Sendo assim, na consecução desta pesquisa, também optamos por uma metodologia qualitativa, por privilegiar um olhar focal sobre os fenômenos, destacando processos construtivos e dialéticos. Segundo Minayo (1994), a pesquisa qualitativa trabalha com o universo dos significados, motivos, aspirações, crenças e atitudes, o que corresponde a um espaço mais profundo das relações. A pluralidade de métodos é fundamental ao abordarmos temas como exclusão social, delinqüência, violência. Para Neubern (2004), a psicologia clínica possui um apelo que é interdisciplinar e nas pesquisas desta área, deve-se considerar as trajetórias sociais dos sujeitos.

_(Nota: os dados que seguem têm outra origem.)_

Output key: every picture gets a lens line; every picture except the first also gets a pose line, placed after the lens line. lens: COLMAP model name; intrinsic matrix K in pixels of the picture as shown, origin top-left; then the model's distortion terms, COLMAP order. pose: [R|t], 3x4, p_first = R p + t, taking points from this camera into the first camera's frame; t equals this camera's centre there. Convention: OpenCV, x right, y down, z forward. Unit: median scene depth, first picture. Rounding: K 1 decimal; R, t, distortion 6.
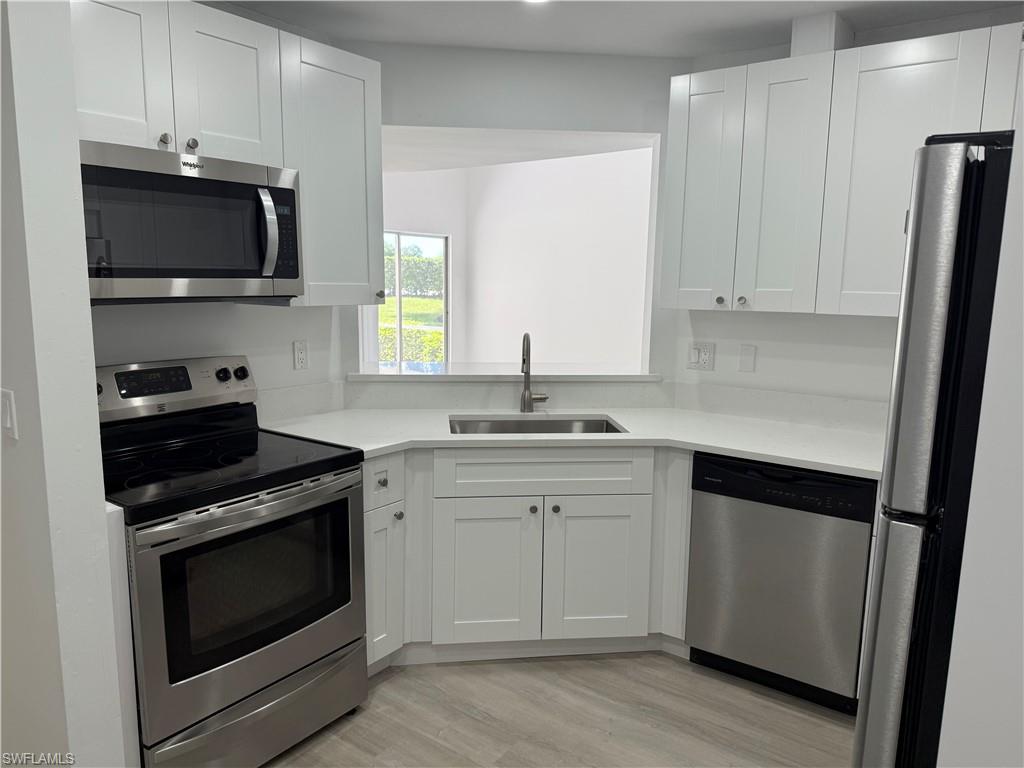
lens RADIAL K [[715.0, 0, 513.0], [0, 715.0, 394.1], [0, 0, 1]] dist [0.056563, -0.040529]
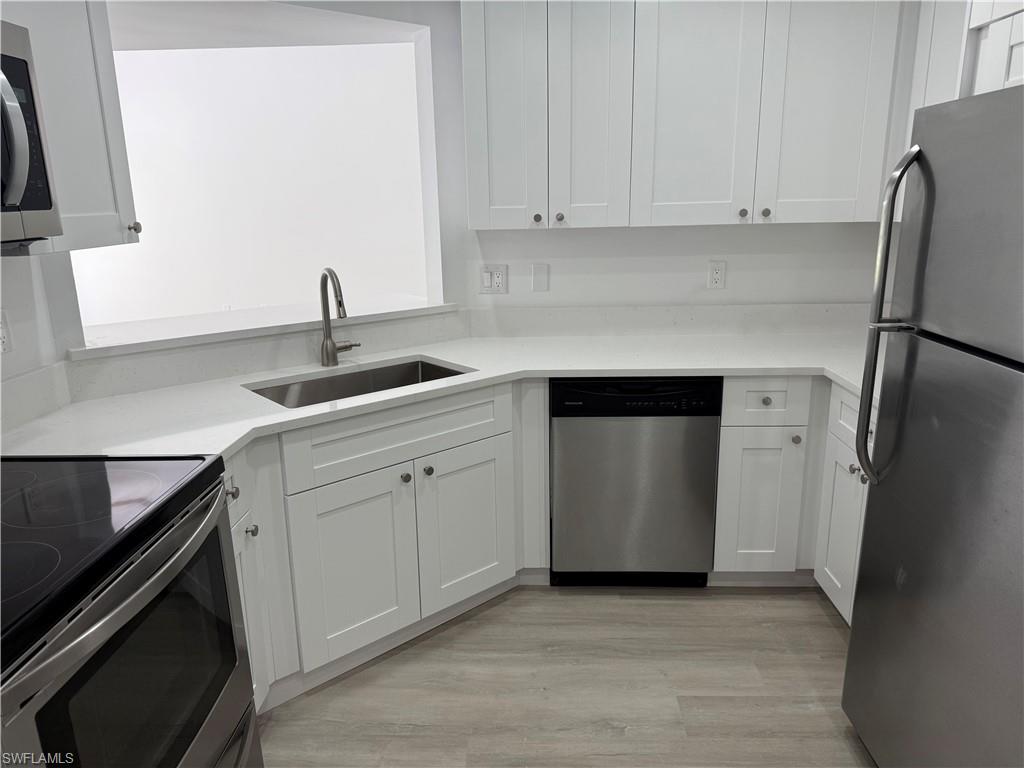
lens RADIAL K [[715.0, 0, 513.3], [0, 715.0, 384.8], [0, 0, 1]] dist [0.056563, -0.040529]
pose [[0.827610, -0.169067, 0.535237, -0.299554], [0.118373, 0.984685, 0.128000, -0.040215], [-0.548680, -0.042577, 0.834948, 0.227096]]
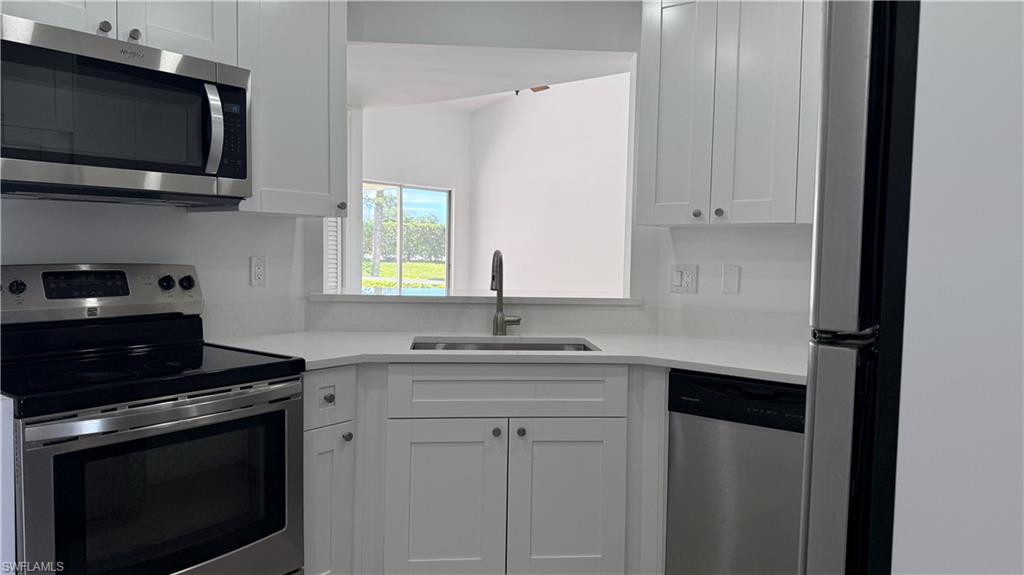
lens RADIAL K [[717.8, 0, 522.9], [0, 717.8, 282.4], [0, 0, 1]] dist [0.044741, -0.055128]
pose [[0.999943, 0.003908, -0.009917, 0.070497], [-0.005001, 0.993620, -0.112670, 0.073484], [0.009414, 0.112713, 0.993583, 0.061830]]
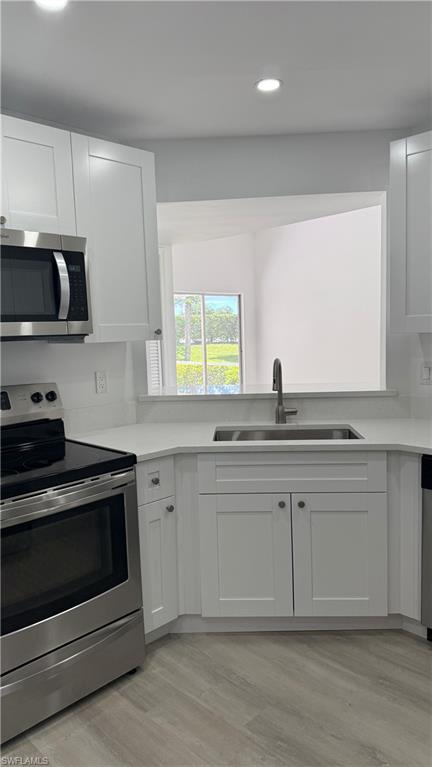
lens RADIAL K [[537.7, 0, 217.7], [0, 537.7, 385.4], [0, 0, 1]] dist [0.044741, -0.055128]
pose [[0.986942, -0.028772, -0.158483, 0.070446], [0.019875, 0.998151, -0.057437, 0.012928], [0.159842, 0.053537, 0.985690, 0.089659]]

A partir do tema amplo e complexo como se configura o estudo das ressonâncias da violência contra adolescentes e jovens nas redes sociais, procuramos, neste estudo, fazer um recorte, aprofundando sofrimentos vividos pela família em contexto de vulnerabilidade social, a partir de uma das facetas da violência: aquela que extermina a cada ano, silenciosamente, milhares de jovens de nosso país. Optamos, assim, por trabalhar com Estudos de Caso familiares (6 casos), privilegiando o reconhecimento da singularidade das histórias das famílias, ao mergulhar com profundidade nas mesmas, a partir do entendimento dos próprios sujeitos acerca de sua história (González Rey, 1997). Nesse processo, estamos cientes de que esta pesquisa é uma tentativa de aproximação da realidade, e que nenhum método conseguiria apreender um processo complexo e contraditório como é a trajetória desses adolescentes e jovens vítimas de violência, em sua totalidade.